Jerónimo de Sousa abriu Festa do Avante dizendo que o PCP lutará por nova política "mantendo os compromissos e a palavra dada".

O secretário-geral do PCP afirmou esta sexta-feira que o partido "não regateará nenhum esforço na sua ação e intervenção" para concretizar "uma nova política" alternativa, "patriótica e de esquerda".

Isso será feito "mantendo os compromissos e a palavra dada" com o PS e o BE que permitiu construir uma solução de governo que impediu a direita de continuar a governar, garantiu Jerónimo de Sousa, na intervenção de abertura da 40ª edição da Festa do Avante.

"Certo e seguro é que sem a luta dos trabalhadores e do povo, sem o reforço do PCP, sem a convergência dos democratas e patriotas, mais tempo demorará a concretizar a possibilidade real de uma vida melhor, num país que terá tanto mais futuro quanto mais soberano for e mais for o povo a decidir!", argumentou o líder comunista.

"Se na situação atual há que não voltar atrás e prosseguir a reposição de salários, rendimentos e direitos, nós consideramos ser incontornável a necessidade de uma política alternativa, patriótica e de esquerda, que nos liberte das grilhetas que nos amarram, potencie os nossos recursos, ponha Portugal a produzir, dê valor ao trabalho com direitos, combata o desemprego e a precariedade, defenda o direito à saúde, o acesso ao ensino, proteja socialmente a infância e a velhice", declarou Jerónimo de Sousa.

"Essa necessidade é inseparável da possibilidade.

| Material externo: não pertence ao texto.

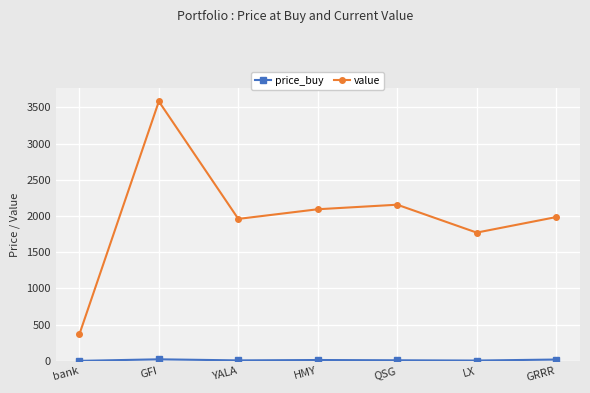

Which series changed the most between bank and QSG?

value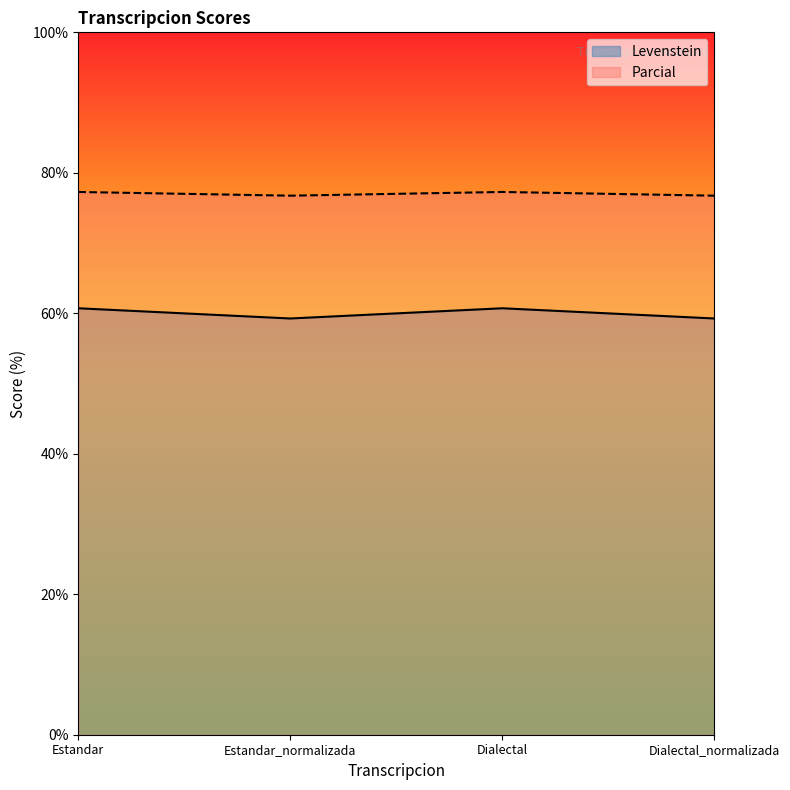

At which category is the sum across all series the highest?

Estandar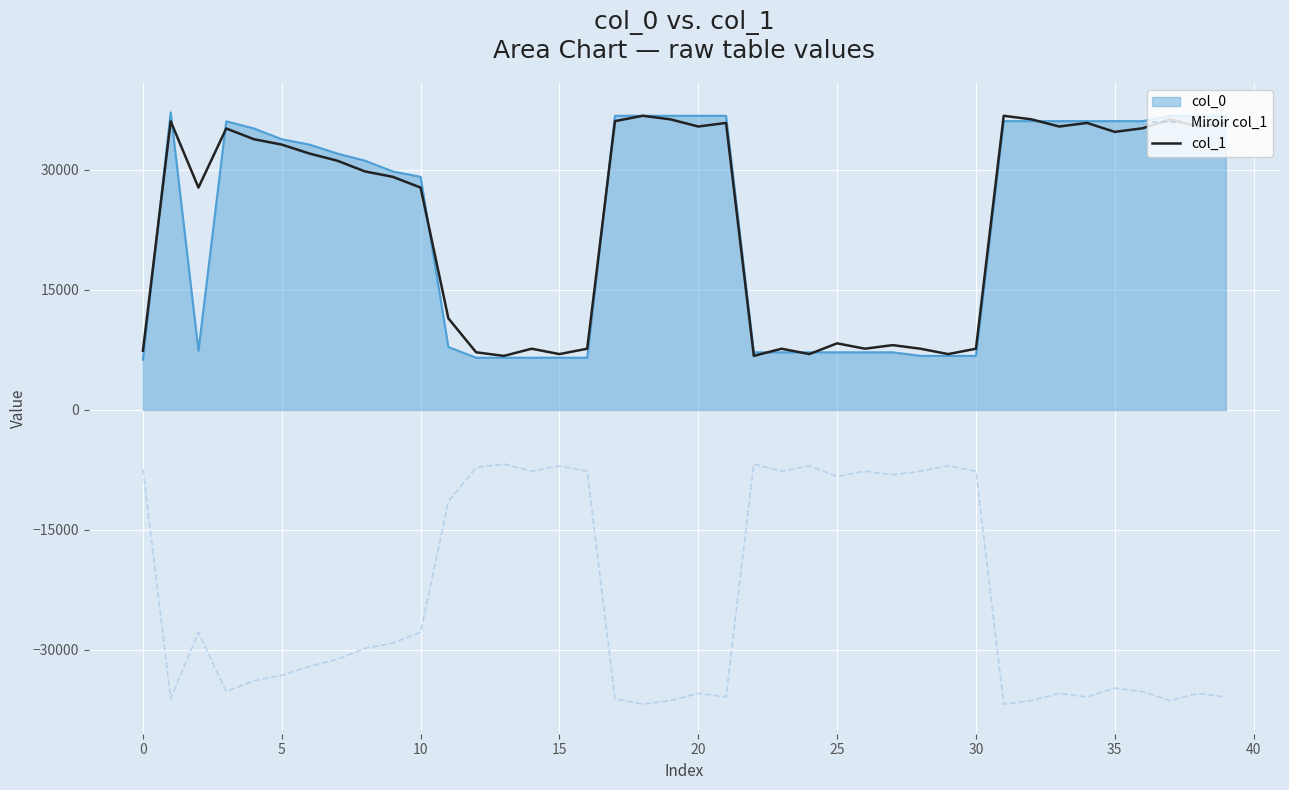

How many lines are shown in the chart?

3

Sim, é possível", sustentou o secretário-geral do PCP.

Perante dezenas de militantes e apoiantes, Jerónimo de Sousa lembrou que os trabalhadores e o povo português estavam na anterior edição da Festa do Avante sob "um ataque em grande escala" do governo PSD/CDS para "arrasar salários, rendimentos e direitos".

Porém, com a vitória da esquerda nas eleições de outubro e porque "o PCP avançou com a possibilidade de uma solução política", foi possível construir uma solução alternativa, disse Jerónimo de Sousa.

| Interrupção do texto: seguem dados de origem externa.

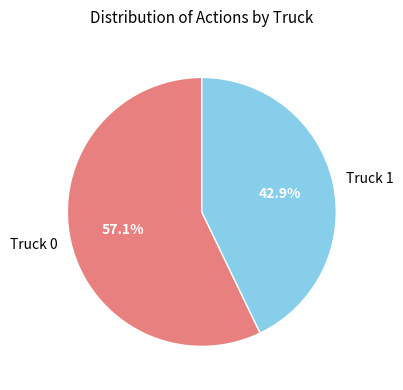

Which category has the biggest portion of the pie?

Truck 0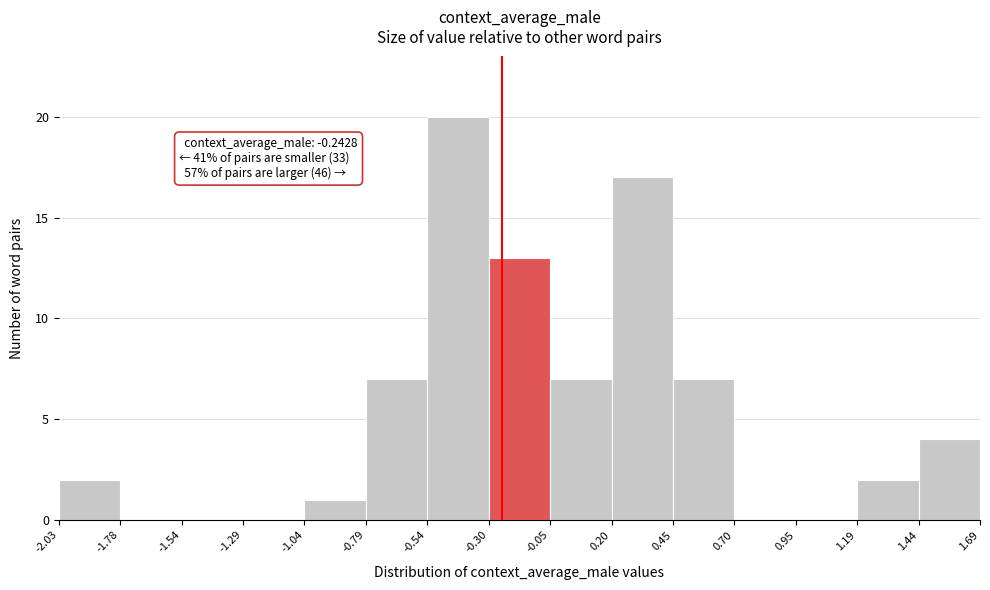

Which range on the x-axis has the tallest bar?

-0.54 to -0.30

"Tínhamos consciência que com um governo do PS e o programa do PS as questões de fundo e os problemas estruturais dificilmente encontrariam as respostas necessárias", assumiu o secretário-geral do PCP, mas "havia duas questões urgentes" a resolver: impedir a continuação da "política de terra queimada" da direita e promover "nova fase da vida política" que permitisse recuperar rendimentos e direitos dos portugueses.

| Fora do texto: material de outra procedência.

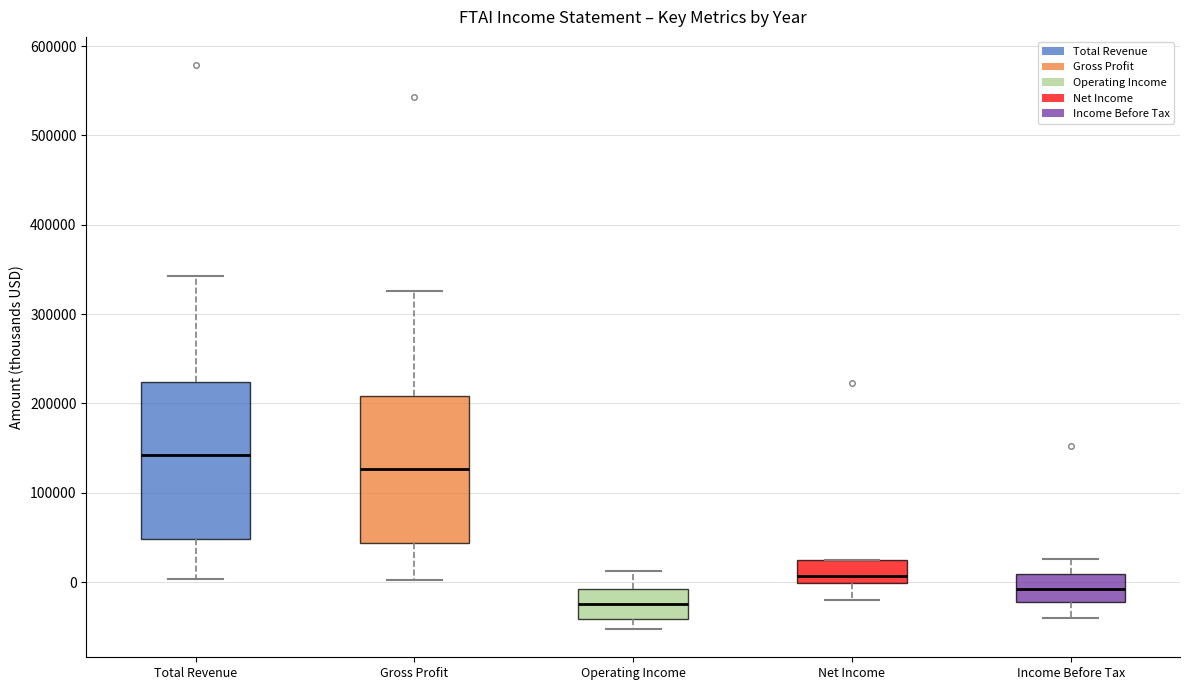

Reading left to right, transcribe this box plot: for each box, give where its median line is, the range the box spans, and where its two whiskers end, as read against the y-axis. The values are not printed on the chart, so give them approximately, as read against the axis.

Total Revenue: median 140000, box 50000 to 220000, whiskers 0 to 340000
Gross Profit: median 130000, box 40000 to 210000, whiskers 0 to 330000
Operating Income: median -30000, box -40000 to -10000, whiskers -50000 to 10000
Net Income: median 10000, box 0 to 20000, whiskers -20000 to 20000
Income Before Tax: median -10000, box -20000 to 10000, whiskers -40000 to 30000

Apesar das medidas "limitadas e insuficientes" para recuperar "os estragos da política de direita dos sucessivos governos", Jerónimo de Sousa mostrou algum otimismo: "Há um elemento de caráter subjetivo que ressurgiu, diríamos assim como que uma janela de esperança e a real possibilidade de nos libertarmos como país e como povo da política de exploração e empobrecimento, das amarras e constrangimentos que nos querem impor, da dependência a que nos querem submeter."